Les primes reconnues insuffisantes pour réveiller le commerce extérieur de son engourdissement, aurait-on pu recourir avec plus d’avantages à la création de compagnies privilégiées recevant des subventions du gouvernement et qui se seraient chargées d’exporter les produits français ? Les partisans de cette idée ne manquaient pas de représenter le triste état où sont réduites nos exportations. Tous ceux qui ont visité les grands marchés du monde ont reconnu l’infériorité de notre commerce : personne ne conteste ce mal ; mais à quelle cause faut-il l’attribuer ? Ici commencent de profondes dissidences qui réagissent naturellement sur le choix des remèdes à mettre en usage.

Notre commerce extérieur manque d’organisation ; voilà le premier fait dont L’esprit est frappé.
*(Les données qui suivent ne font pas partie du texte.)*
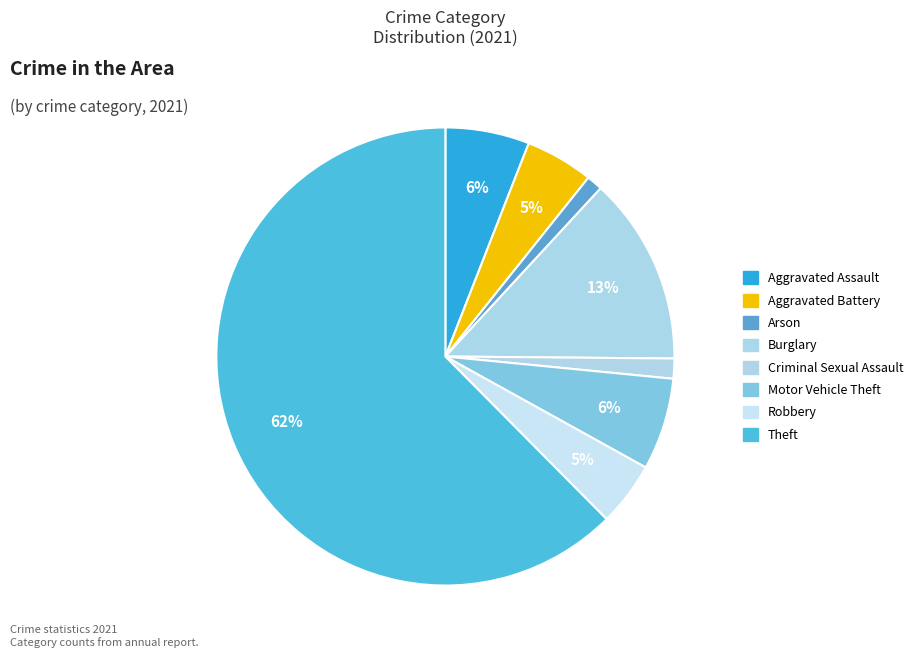

How many segments does this pie chart have?

8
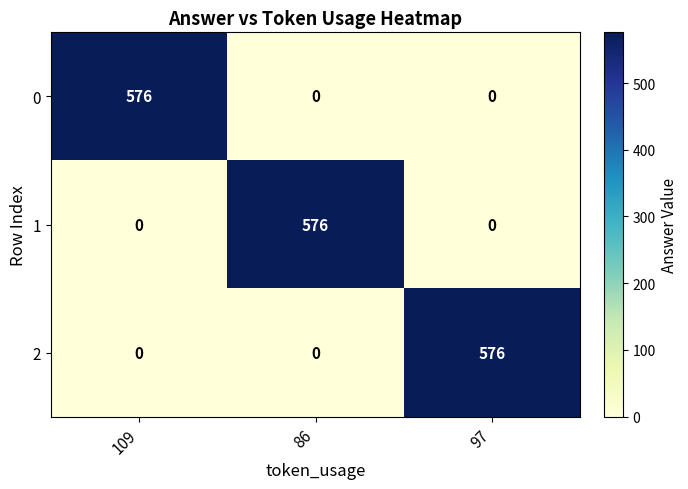

Reading left to right, transcribe all the data shown in this chart.

0: 576	0	0
1: 0	576	0
2: 0	0	576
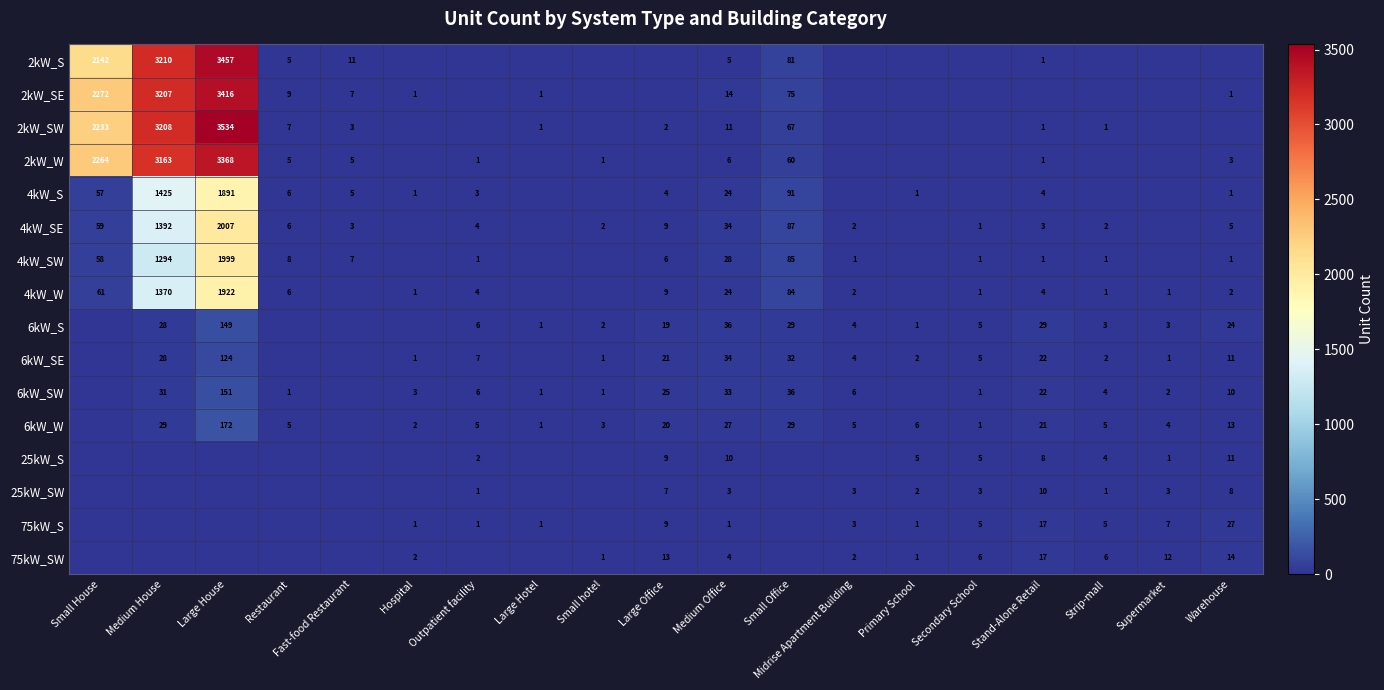

The value of 4kW_SW at Small Office is 85. True or false?

True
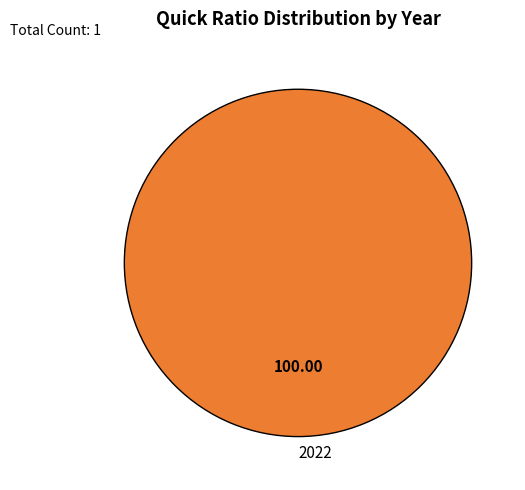

Which slice represents more than half of the pie?

2022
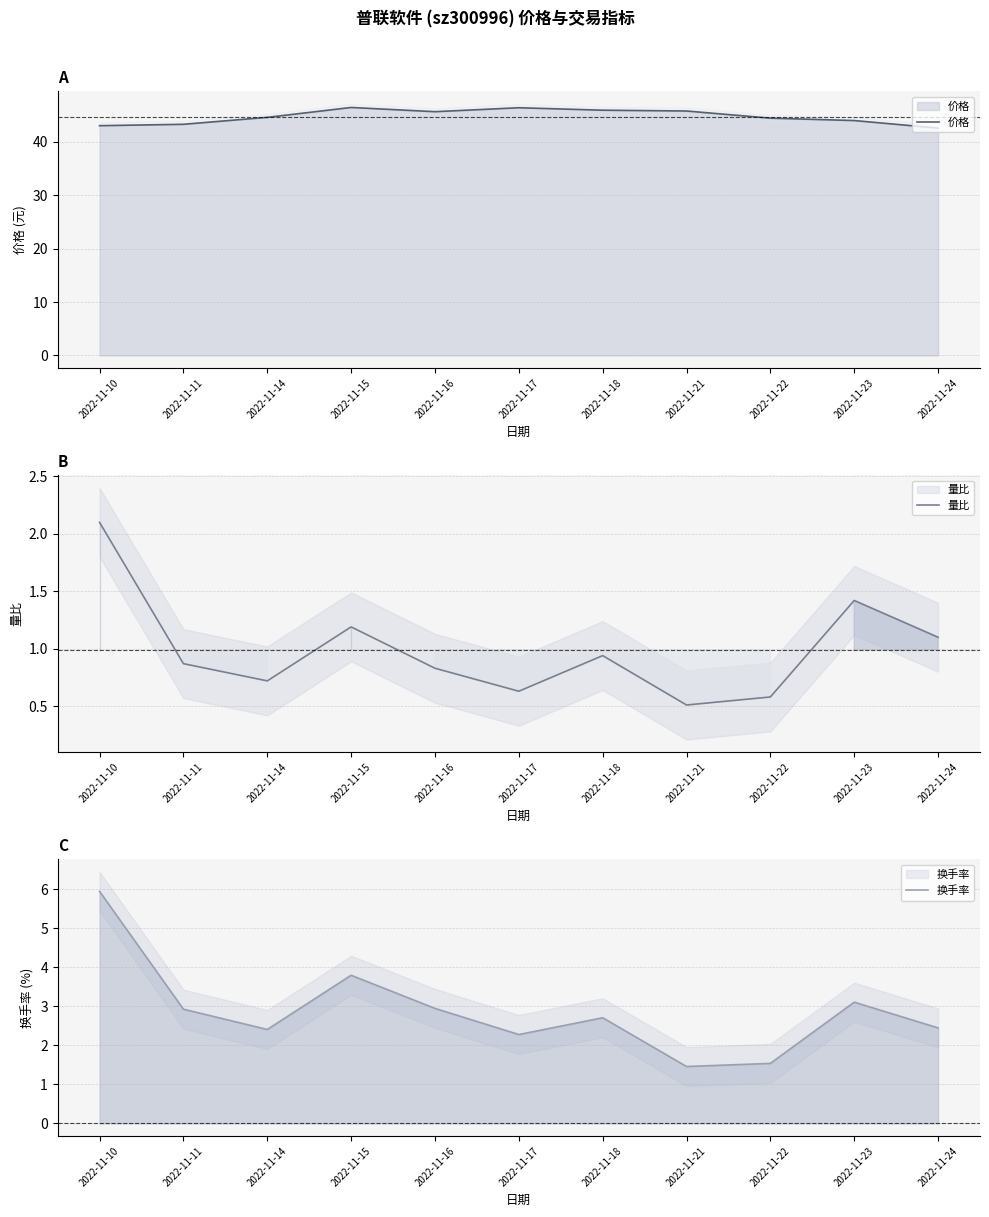

True or false: 价格 and 换手率 cross at least once.

False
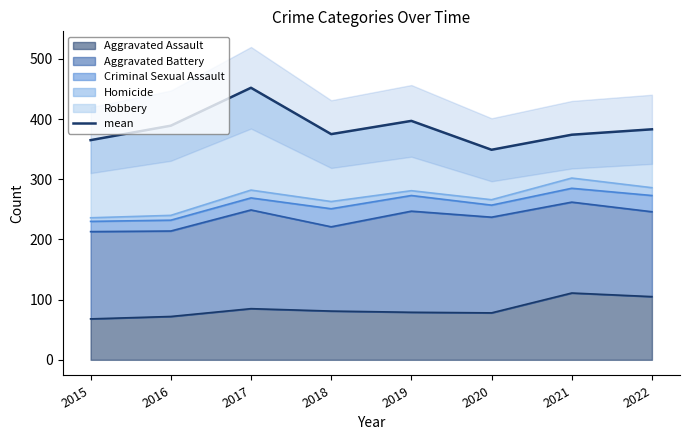

Reading right to left, list all the values displayed in this chart.

383	374	349	397	375	452	389	365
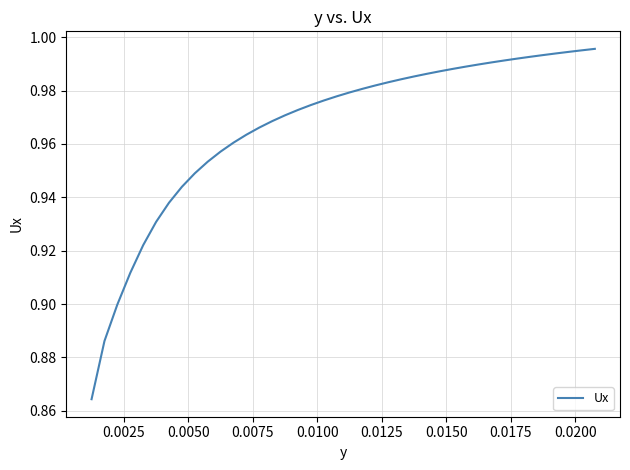

What is the difference between the second highest and minimum values?

0.1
La France ne compte qu’un très petit nombre d’exportateurs dignes de ce nom, c’est-à-dire qui spéculent à l’aide d’un capital assez considérable pour pouvoir attendre les retours. Les affaires se traitent généralement à crédit par l’intermédiaire de pacotilleurs dont la solvabilité douteuse, subissant la loi des fabricans, n’obtient guère que des marchandises de rebut. Jamais notre industrie ne prend un intérêt direct dans les opérations lointaines. Combien ce système, où tout roule à peu près sur le frêle pivot de la pacotille, diffère de la constitution du commerce extérieur de la Grande-Bretagne ! Toujours prêts à s’intéresser dans les spéculations commerciales, les manufacturiers anglais sont à la fois fabricans et exportateurs. Ils sentent dès-lors combien il est important pour eux de s’enquérir du goût des différens peuples, et ils approprient leurs produits à des destinations qu’ils connaissent[1]. Les armateurs, de leur côté, ne sont pas seulement, comme chez nous, des voituriers qui transportent une caisse de marchandises à un prix convenu ; ils ont encore un large intérêt au succès de l’entreprise. L’armement et la fabrique se prêtent ainsi un

  1. De nombreux exemples que nous croyons inutile de citer établissent surabondamment à quel point nos manufacturiers négligent de se tenir au courant des convenances étrangères.